### TASK DETAILS
Here is the task for the records below: repeat exactly the lines from the one with "Токсоплазмоз или" to the one with "hay un 4,6%", both included, and nothing else.

### RECORDS SUPPLIED
____

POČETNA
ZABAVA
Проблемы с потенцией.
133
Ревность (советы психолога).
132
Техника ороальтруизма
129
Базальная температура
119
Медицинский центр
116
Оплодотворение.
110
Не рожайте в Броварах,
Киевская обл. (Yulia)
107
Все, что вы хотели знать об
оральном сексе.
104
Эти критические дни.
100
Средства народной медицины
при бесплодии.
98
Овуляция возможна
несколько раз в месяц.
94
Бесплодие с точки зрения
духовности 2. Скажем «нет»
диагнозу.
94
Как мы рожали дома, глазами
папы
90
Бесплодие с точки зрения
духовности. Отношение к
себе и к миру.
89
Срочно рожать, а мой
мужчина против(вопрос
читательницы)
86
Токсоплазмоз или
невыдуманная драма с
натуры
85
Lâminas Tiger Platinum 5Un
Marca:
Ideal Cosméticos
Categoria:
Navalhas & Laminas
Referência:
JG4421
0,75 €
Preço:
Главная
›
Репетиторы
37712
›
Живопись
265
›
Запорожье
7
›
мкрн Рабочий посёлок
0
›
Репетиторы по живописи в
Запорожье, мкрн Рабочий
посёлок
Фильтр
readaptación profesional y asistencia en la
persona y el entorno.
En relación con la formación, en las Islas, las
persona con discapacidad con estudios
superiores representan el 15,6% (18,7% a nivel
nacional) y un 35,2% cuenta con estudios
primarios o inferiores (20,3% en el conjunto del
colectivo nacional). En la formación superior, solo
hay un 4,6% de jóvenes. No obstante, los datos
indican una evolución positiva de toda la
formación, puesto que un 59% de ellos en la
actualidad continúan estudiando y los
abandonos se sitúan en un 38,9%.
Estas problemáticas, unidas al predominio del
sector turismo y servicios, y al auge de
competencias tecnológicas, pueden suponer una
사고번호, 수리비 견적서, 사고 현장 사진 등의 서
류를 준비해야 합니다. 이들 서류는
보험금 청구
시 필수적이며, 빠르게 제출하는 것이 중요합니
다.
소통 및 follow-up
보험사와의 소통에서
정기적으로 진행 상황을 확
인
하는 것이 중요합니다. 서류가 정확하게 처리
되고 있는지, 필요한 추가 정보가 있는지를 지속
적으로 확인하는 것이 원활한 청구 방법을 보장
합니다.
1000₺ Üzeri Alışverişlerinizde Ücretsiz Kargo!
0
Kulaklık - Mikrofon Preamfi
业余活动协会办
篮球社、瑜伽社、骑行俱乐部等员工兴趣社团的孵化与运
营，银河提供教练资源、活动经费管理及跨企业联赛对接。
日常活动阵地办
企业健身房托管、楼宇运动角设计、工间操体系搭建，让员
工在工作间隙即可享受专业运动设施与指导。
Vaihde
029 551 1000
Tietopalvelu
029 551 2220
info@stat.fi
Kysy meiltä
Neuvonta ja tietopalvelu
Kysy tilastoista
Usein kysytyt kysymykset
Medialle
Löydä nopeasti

____

### SOLUTION TO THIS TASK
Токсоплазмоз или
невыдуманная драма с
натуры
85
Lâminas Tiger Platinum 5Un
Marca:
Ideal Cosméticos
Categoria:
Navalhas & Laminas
Referência:
JG4421
0,75 €
Preço:
Главная
›
Репетиторы
37712
›
Живопись
265
›
Запорожье
7
›
мкрн Рабочий посёлок
0
›
Репетиторы по живописи в
Запорожье, мкрн Рабочий
посёлок
Фильтр
readaptación profesional y asistencia en la
persona y el entorno.
En relación con la formación, en las Islas, las
persona con discapacidad con estudios
superiores representan el 15,6% (18,7% a nivel
nacional) y un 35,2% cuenta con estudios
primarios o inferiores (20,3% en el conjunto del
colectivo nacional). En la formación superior, solo
hay un 4,6% de jóvenes. No obstante, los datos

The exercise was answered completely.